-- Extracted data follows --
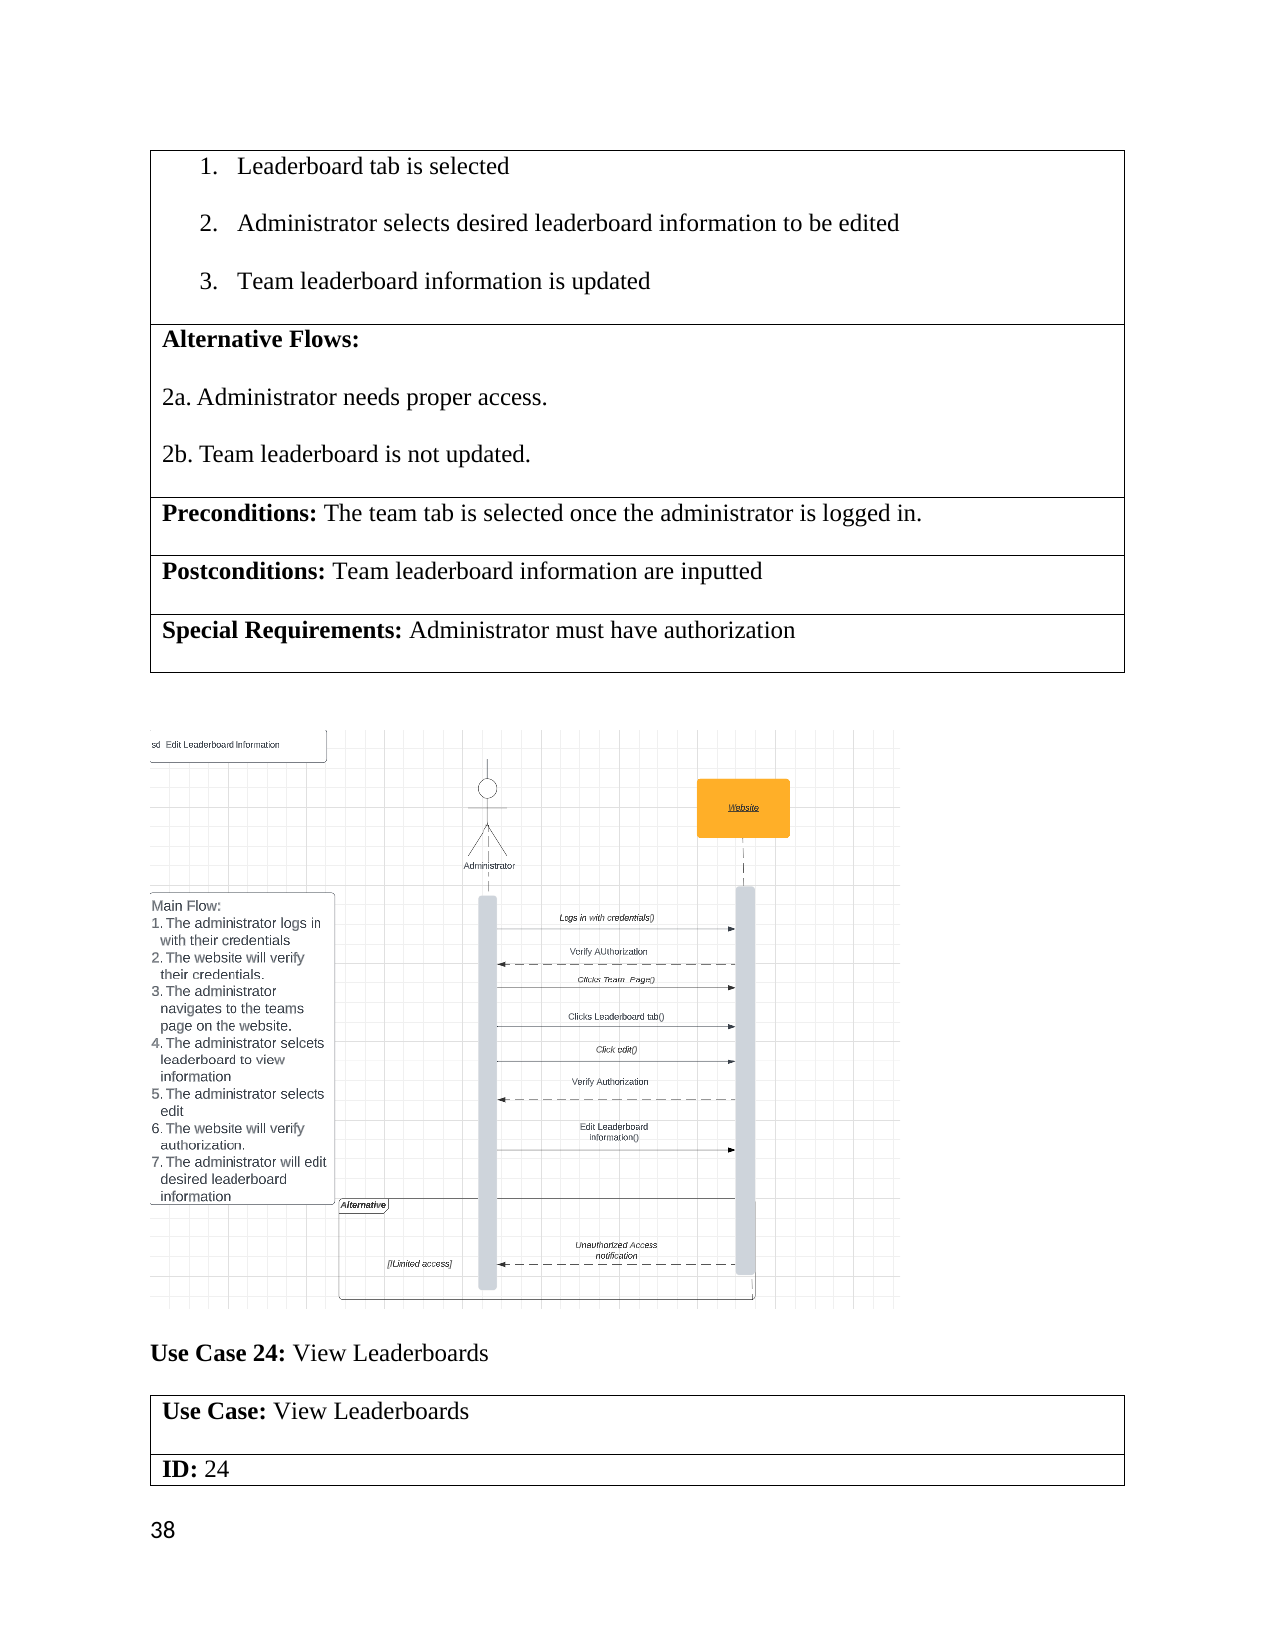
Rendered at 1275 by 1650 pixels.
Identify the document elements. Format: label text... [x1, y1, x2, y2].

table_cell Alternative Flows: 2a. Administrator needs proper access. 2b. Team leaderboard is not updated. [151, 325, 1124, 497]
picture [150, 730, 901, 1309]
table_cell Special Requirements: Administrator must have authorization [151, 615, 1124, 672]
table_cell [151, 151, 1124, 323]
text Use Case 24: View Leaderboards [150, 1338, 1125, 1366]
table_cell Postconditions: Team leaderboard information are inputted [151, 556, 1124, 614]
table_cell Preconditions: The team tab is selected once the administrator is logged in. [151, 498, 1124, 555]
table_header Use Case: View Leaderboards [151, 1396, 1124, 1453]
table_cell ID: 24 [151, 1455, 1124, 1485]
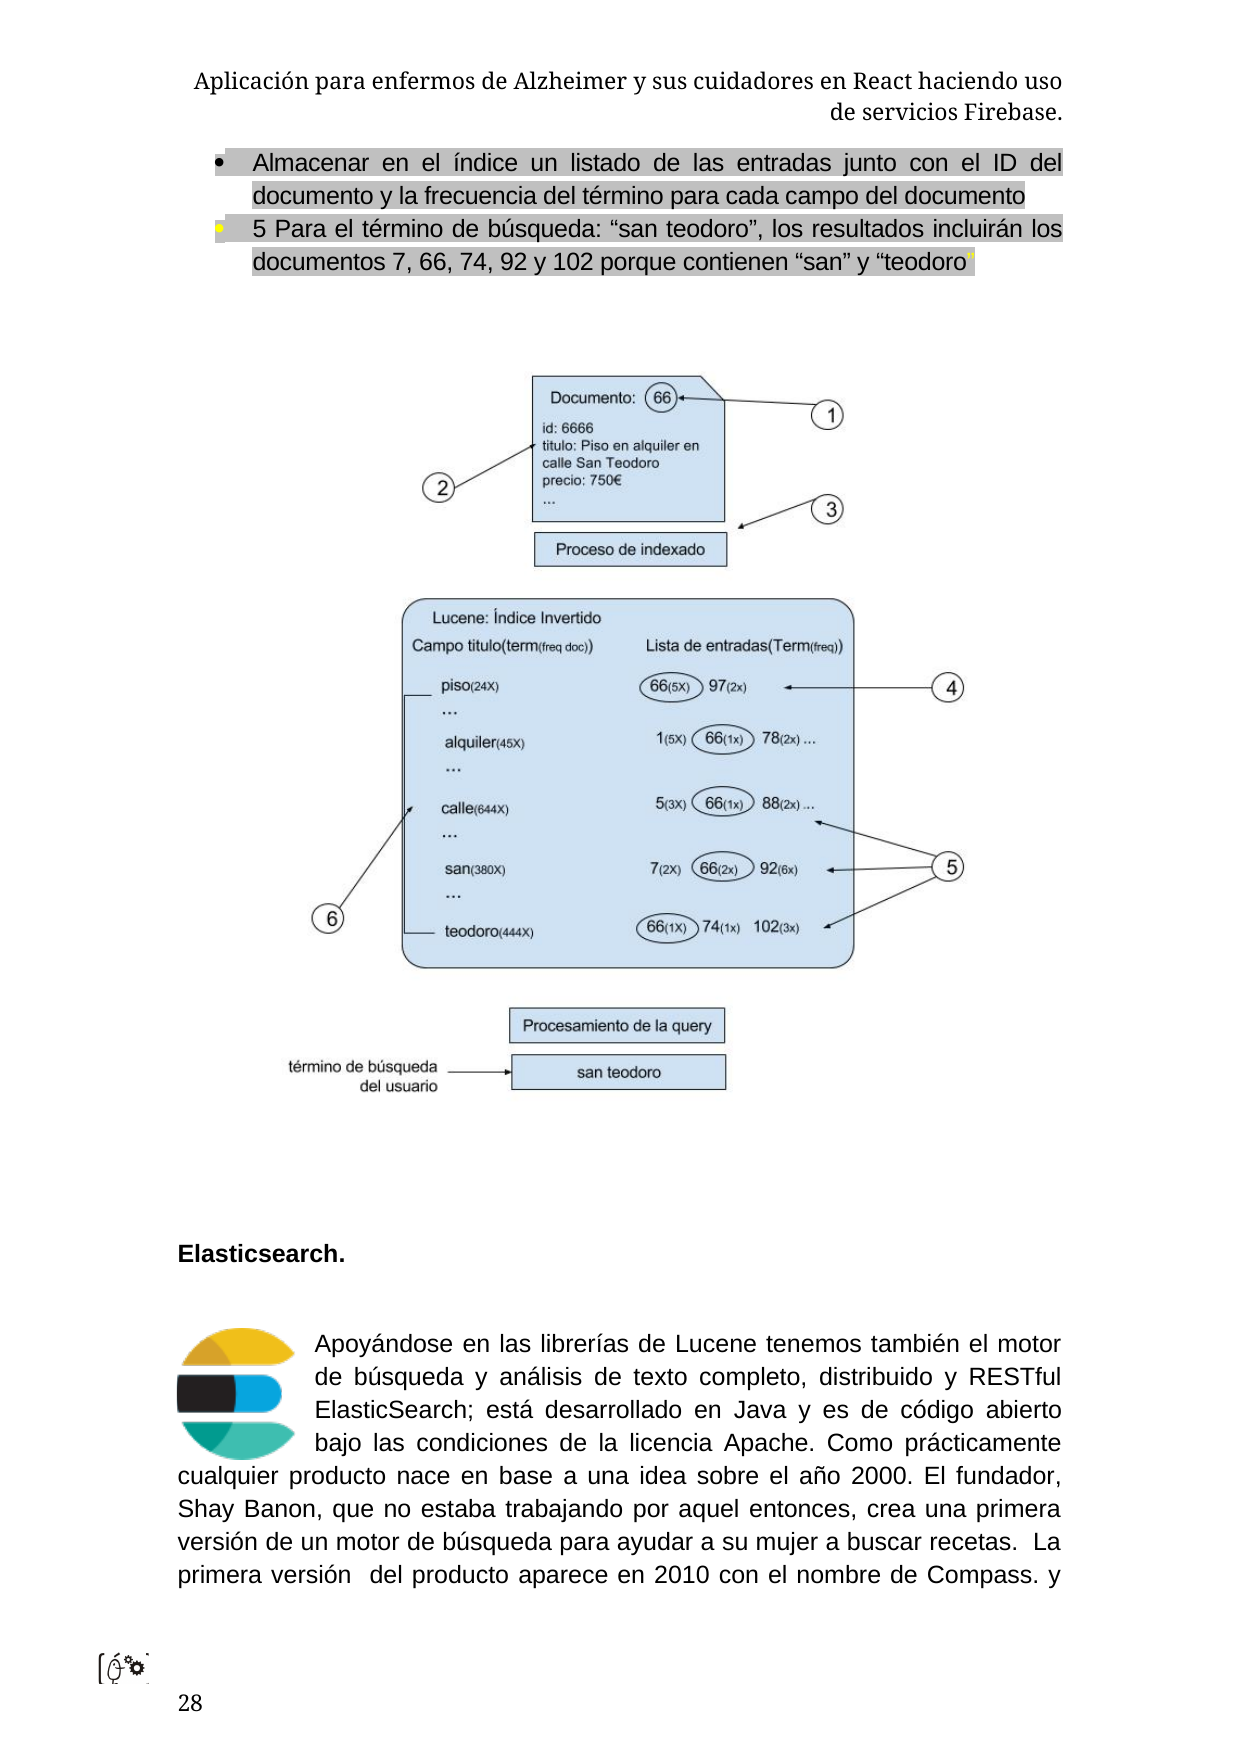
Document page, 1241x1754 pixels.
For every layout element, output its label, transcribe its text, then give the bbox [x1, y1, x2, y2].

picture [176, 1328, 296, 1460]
-- Extracted data concluded --
-- Extracted data follows --
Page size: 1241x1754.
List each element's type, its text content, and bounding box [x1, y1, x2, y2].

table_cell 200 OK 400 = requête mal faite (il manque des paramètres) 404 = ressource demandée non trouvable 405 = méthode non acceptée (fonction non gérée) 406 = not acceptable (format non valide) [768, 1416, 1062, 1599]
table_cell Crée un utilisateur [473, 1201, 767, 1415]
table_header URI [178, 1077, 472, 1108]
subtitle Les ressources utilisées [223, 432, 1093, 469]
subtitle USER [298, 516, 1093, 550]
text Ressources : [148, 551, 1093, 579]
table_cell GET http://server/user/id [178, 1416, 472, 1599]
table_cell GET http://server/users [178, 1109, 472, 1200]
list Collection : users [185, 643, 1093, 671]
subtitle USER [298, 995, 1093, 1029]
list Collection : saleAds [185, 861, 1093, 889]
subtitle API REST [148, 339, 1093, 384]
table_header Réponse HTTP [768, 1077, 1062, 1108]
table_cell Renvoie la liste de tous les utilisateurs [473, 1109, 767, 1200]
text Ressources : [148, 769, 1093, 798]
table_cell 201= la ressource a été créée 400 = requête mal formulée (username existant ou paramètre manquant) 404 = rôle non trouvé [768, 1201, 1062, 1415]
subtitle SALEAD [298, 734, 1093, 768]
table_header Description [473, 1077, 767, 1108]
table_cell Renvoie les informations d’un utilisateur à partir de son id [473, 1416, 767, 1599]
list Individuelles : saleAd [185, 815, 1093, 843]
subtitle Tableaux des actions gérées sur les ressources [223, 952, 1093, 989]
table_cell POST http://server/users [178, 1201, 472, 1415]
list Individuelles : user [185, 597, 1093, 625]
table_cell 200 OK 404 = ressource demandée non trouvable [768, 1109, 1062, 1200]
-- Extracted data concluded --
» **Task item**:
The data above holds the lines to copy: start at the one with "Rendered at 1275 by 1650 pixels.", stop at the one with "Document page, 1241x1754 pixels.", include both, copy them exactly without pictures, and copy nothing else.

» **Written solution**:
Rendered at 1275 by 1650 pixels.
Identify the document elements. Format: label text... [x1, y1, x2, y2].

table_cell Alternative Flows: 2a. Administrator needs proper access. 2b. Team leaderboard is not updated. [151, 325, 1124, 497]
picture [150, 730, 901, 1309]
table_cell Special Requirements: Administrator must have authorization [151, 615, 1124, 672]
table_cell [151, 151, 1124, 323]
text Use Case 24: View Leaderboards [150, 1338, 1125, 1366]
table_cell Postconditions: Team leaderboard information are inputted [151, 556, 1124, 614]
table_cell Preconditions: The team tab is selected once the administrator is logged in. [151, 498, 1124, 555]
table_header Use Case: View Leaderboards [151, 1396, 1124, 1453]
table_cell ID: 24 [151, 1455, 1124, 1485]
Document page, 1241x1754 pixels.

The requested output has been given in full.